* Provided passage

• • • •

Different cameras have different metering patterns. Some only calculate the luminescence of a spot in the center of the frame, others take a general, wide angle reading across the whole frame, while more advanced cameras may have sophisticated matrix metering patterns that combine readings with different weightages all over the frame.

If you ensure that the ASA / ISO settings on all cameras are the same, and you fill the frame with a planar surface that is equally bright in all areas, you should get similar readings.

Clarence
 
Hello:

Try using the Scout in the incident mode and relate your readings to the "sunny f16" rule ie the exposure rules on the film box.

The alternative is to read a 18% grey card or your palm and open one stop.

Yours
Frank
 
Lots of things an influence reflective metering. As suggested use you meter in incident mode and check it vs the sunny 16 rule. I use my hand held meters for either incident or spot readings. I move my incident dome into the same lighting mix the part of the subject I want to meter and shot with that reading.

Keep in mind that the sensor on your meter probably has a very large angle of acceptance so comparing her with a 90mm might not work. Your meter might have the acceptance angle you could find if you mounted a 25mm lens on your G1. This might be one of the causes of the difference in reading.

An 18% gray card was mentioned above. You can find them in the back of an information treasure trove the Kodak Master Photo Guide, get one. Then compare your in camera meters to your new hand held. They should be a lot closer. The photo guide is small and old versions are packed with great info.

• • • •

* Dataset rows
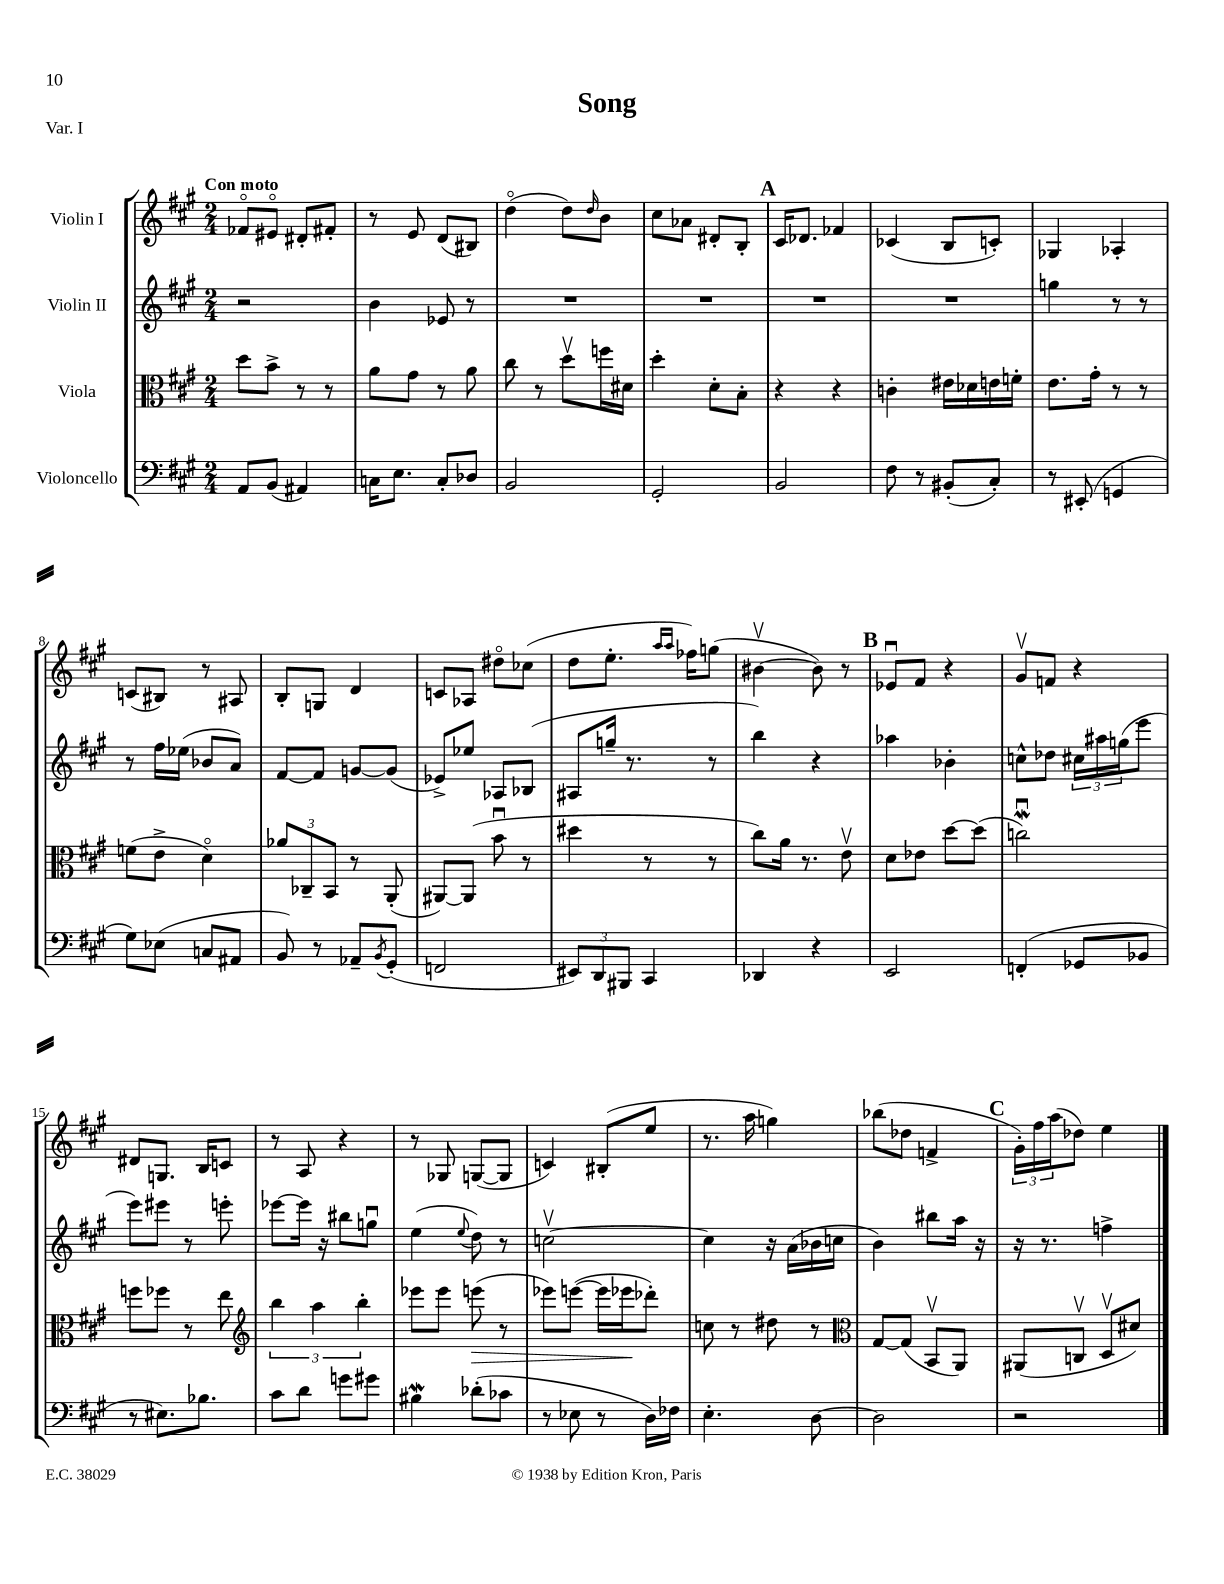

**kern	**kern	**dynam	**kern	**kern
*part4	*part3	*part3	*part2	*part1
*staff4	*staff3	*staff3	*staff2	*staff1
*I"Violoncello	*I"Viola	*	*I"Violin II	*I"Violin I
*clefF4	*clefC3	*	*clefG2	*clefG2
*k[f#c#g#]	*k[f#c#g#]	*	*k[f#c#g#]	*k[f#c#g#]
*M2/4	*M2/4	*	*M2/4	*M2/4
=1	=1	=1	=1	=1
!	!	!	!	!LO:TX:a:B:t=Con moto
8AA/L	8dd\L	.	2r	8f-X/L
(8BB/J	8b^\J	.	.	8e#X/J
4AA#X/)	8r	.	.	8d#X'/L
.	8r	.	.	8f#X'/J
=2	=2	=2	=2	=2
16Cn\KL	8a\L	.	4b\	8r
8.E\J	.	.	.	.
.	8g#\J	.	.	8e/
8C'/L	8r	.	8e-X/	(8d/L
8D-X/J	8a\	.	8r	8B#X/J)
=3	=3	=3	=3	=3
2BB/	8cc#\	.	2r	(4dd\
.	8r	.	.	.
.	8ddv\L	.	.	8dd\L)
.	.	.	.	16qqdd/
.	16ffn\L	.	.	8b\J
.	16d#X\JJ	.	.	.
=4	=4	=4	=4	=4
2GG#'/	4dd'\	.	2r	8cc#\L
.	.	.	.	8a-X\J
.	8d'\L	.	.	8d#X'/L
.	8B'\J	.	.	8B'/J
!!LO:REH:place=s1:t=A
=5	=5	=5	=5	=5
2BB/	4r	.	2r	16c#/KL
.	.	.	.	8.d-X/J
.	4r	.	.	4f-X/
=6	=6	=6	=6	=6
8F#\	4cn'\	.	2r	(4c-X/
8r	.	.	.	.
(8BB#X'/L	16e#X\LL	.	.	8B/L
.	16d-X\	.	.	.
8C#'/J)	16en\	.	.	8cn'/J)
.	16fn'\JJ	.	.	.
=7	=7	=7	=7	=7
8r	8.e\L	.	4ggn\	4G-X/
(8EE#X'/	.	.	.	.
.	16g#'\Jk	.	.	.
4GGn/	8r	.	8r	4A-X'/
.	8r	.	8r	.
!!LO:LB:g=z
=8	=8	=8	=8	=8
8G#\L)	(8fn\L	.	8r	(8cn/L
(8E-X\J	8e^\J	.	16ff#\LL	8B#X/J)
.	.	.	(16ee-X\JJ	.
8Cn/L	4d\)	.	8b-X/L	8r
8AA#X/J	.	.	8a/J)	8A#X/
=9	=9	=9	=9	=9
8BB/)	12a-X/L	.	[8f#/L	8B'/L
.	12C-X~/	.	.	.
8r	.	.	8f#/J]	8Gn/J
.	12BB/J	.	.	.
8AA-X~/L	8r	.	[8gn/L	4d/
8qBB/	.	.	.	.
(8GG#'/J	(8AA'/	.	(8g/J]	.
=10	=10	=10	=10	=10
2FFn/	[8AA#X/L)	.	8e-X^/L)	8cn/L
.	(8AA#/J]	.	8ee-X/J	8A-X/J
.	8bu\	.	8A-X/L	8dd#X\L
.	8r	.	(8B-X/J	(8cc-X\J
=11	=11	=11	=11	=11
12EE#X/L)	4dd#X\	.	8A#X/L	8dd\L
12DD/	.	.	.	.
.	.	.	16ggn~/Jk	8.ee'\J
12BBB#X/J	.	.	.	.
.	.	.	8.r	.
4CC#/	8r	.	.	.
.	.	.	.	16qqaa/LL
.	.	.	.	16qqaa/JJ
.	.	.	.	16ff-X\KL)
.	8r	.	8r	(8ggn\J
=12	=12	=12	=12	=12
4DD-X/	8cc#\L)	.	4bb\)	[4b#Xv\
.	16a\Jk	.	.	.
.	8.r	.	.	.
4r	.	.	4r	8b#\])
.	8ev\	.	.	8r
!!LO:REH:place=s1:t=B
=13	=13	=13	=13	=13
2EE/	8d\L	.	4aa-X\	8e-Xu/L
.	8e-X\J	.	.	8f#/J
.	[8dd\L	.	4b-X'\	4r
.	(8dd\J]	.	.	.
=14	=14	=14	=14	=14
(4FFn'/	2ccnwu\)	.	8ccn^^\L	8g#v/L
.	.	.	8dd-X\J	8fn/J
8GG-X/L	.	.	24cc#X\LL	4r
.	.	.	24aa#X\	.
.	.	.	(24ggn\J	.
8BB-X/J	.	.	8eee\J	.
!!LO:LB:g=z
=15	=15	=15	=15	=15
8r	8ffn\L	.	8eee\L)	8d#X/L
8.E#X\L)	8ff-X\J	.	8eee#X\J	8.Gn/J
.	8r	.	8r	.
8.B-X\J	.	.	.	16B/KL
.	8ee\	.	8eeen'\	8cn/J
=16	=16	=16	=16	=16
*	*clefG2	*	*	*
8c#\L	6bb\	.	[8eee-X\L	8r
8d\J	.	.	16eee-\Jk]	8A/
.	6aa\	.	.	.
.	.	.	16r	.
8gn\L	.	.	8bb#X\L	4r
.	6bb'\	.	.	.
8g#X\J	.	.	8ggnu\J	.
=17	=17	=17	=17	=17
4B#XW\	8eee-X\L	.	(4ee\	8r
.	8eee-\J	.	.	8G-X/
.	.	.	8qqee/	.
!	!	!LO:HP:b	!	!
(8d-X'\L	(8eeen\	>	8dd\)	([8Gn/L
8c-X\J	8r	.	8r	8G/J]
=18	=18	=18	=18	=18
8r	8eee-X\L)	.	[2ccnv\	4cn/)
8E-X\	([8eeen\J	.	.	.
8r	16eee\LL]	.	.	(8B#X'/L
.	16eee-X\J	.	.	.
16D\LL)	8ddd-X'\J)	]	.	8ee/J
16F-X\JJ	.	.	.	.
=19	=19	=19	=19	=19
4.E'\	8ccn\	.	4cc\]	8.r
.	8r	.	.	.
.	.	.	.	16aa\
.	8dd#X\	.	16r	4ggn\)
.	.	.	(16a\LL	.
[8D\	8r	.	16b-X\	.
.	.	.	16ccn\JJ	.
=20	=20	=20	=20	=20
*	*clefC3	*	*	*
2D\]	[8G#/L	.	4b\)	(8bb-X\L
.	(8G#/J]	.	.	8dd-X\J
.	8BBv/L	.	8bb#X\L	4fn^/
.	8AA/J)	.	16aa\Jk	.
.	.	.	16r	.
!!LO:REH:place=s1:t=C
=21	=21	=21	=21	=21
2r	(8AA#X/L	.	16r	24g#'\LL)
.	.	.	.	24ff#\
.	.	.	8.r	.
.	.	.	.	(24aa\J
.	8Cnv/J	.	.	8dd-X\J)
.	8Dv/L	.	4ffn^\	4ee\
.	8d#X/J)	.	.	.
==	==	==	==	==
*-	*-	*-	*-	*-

• • • •

* Stated exercise 1
According to the metering discussion, where can an 18% gray card be found?
* Stated exercise 2
Using the metering discussion, explain why comparing the hand-held meter's reading with a 90mm lens might not work.
The listing has no connection to the metering discussion.

* Result 1
In the back of the Kodak Master Photo Guide.

* Result 2
The meter's sensor probably has a very large angle of acceptance, possibly like that of a 25mm lens mounted on the G1. It therefore reads a much wider area than a 90mm lens sees, which might cause the difference in readings.